あとはハーレムの主要メンバーであるツンデレヒロインと無表情ヒロインがいるかどうか。
女子の名前の列を確認しようとした時、俺は方々から来る強い視線を感じた。
いや熱い視線と言うべきか。
この視線には覚えがある。
俺は掲示板から目を離し、周りを見た。
すると、女の子たちがこちらを見ながら、こそこそと何かを話しているのが目に入った。
女の子たちの頬はほんのりと赤く、若干潤んでいる瞳は情熱的だ。
そう、これは恋をしている表情。
いわゆる女の表情だ!
おいおい。
もうハーレム人生の始まりかあ?
……という勘違いをしてはいけない。
俺は知っている。
この表情が俺によって生み出されたわけではないということを。
女の子たちの視線をよく観察すると、女の子たちの視線は俺を通りすぎ、俺の後ろ少し斜め上にたどり着く。
俺の後ろには……。
俺はゆっくりと振り返った。
「やったな龍馬。俺たち同じクラスだぞ」
そこには、爽やかに笑う彰がいた。
彰の笑顔に、女の子たちの囁き声が八割増しになる。
つまりは、もはや囁き声ではなく、女の子たちのキャーキャーと騒ぐ声は、俺たちに丸聞こえとなっていた。

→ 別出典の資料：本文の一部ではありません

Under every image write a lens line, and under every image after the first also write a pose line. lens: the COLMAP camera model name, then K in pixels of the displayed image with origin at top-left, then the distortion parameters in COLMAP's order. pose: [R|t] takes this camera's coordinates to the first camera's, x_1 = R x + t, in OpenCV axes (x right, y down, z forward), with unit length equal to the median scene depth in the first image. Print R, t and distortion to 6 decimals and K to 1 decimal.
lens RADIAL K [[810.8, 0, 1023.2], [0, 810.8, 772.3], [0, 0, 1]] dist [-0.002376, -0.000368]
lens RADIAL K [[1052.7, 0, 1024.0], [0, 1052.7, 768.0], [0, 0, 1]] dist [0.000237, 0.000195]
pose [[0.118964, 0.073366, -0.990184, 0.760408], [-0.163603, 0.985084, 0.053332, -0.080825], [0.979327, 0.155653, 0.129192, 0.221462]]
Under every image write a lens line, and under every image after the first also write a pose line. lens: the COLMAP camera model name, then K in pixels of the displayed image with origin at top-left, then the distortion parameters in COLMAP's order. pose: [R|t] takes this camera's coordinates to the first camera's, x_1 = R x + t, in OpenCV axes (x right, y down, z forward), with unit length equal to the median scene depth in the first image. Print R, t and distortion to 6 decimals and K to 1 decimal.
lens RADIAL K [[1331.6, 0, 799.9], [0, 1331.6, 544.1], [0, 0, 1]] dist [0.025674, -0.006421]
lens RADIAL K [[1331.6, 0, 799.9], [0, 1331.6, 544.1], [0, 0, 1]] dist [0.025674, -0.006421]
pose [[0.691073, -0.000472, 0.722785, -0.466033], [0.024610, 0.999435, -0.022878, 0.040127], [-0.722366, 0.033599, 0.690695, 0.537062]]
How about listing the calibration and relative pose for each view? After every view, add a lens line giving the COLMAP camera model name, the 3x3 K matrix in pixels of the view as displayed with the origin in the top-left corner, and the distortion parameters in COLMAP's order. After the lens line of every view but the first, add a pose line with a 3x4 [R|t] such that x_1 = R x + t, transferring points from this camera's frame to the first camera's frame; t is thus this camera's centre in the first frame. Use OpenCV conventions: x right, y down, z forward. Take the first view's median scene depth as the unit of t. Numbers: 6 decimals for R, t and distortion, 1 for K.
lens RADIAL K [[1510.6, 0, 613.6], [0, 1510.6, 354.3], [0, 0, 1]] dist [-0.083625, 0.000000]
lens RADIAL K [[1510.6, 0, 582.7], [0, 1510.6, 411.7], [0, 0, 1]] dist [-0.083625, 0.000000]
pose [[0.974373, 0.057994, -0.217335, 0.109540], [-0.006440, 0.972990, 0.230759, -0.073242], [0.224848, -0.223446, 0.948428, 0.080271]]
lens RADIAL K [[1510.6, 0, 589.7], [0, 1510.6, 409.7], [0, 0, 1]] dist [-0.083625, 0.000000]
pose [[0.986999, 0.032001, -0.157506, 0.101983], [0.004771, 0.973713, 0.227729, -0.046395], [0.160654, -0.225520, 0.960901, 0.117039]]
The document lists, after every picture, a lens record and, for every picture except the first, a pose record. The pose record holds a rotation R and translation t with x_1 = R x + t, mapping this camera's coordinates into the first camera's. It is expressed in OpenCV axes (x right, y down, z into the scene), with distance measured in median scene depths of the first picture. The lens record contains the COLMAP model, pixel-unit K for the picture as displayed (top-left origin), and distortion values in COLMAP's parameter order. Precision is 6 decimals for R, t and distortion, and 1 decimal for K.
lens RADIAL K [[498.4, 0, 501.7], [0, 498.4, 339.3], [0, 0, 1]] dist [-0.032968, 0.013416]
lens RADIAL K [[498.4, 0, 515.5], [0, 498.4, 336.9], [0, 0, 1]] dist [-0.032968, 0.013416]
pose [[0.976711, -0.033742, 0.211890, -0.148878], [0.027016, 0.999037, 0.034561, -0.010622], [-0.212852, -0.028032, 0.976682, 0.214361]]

この黄色い声を、自分への声だと勘違いした時期が俺にもありました。
なんせ俺はラノベの主人公なのだ。
たとえ物語が始まっていなくとも、女の子にモテモテなのかと思っていた。
しかし、よく考えてみると、平々凡々の『俺の放課後が彼女に乗っ取られかけている件』の主人公に、そんなモテ過去はなかった。
ストーリーはモテたことのない平々凡々の主人公が、高校入学とともに美少女たちの問題に巻き込まれて、美少女に好かれていくという設定である。
中学でモテるはずがなかったのだ。
そんなわけで、俺は平々凡々にふさわしい、男友達しかいない中学時代をおとなしく過ごした。
だが、そんな寂しい生活とも、今日でおさらばだ。
俺はこれからハーレム生活に突入するのである。
彰への黄色い声に嫉妬することもない。
「どうした? 龍馬」
考えに没頭していて、ついほったらかしにしていた彰が、首を傾げて俺を窺っていた。
いかんいかん。
ここはハーレム男にふさわしく、余裕を持っていこう。
「いや。何でもない」
俺も彰と同じように、爽やかに笑った。
……黄色い声は聞こえて来なかった。